THE PROBLEM -> Render every line of the material below as a Markdown table with the columns Row and Text, numbering each line and omitting blank lines. Leave the pictures out of the table.

SOURCE RECORDS ->
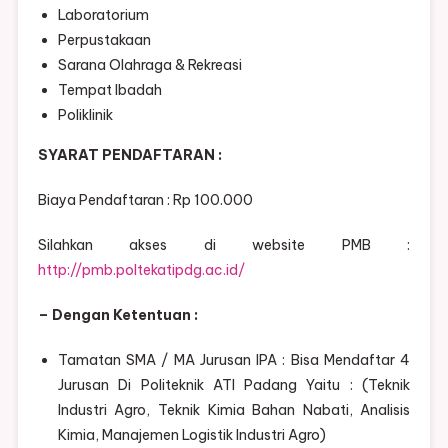
Laboratorium
Perpustakaan
Sarana Olahraga & Rekreasi
Tempat Ibadah
Poliklinik
SYARAT PENDAFTARAN :
Biaya Pendaftaran : Rp 100.000
Silahkan akses di website PMB :
http://pmb.poltekatipdg.ac.id/
– Dengan Ketentuan :
Tamatan SMA / MA Jurusan IPA : Bisa Mendaftar 4
Jurusan Di Politeknik ATI Padang Yaitu : (Teknik
Industri Agro, Teknik Kimia Bahan Nabati, Analisis
Kimia, Manajemen Logistik Industri Agro)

SOLUTION TO THE PROBLEM ->
| Row | Text |
|---|---|
| 1 | Laboratorium |
| 2 | Perpustakaan |
| 3 | Sarana Olahraga & Rekreasi |
| 4 | Tempat Ibadah |
| 5 | Poliklinik |
| 6 | SYARAT PENDAFTARAN : |
| 7 | Biaya Pendaftaran : Rp 100.000 |
| 8 | Silahkan akses di website PMB : |
| 9 | http://pmb.poltekatipdg.ac.id/ |
| 10 | – Dengan Ketentuan : |
| 11 | Tamatan SMA / MA Jurusan IPA : Bisa Mendaftar 4 |
| 12 | Jurusan Di Politeknik ATI Padang Yaitu : (Teknik |
| 13 | Industri Agro, Teknik Kimia Bahan Nabati, Analisis |
| 14 | Kimia, Manajemen Logistik Industri Agro) |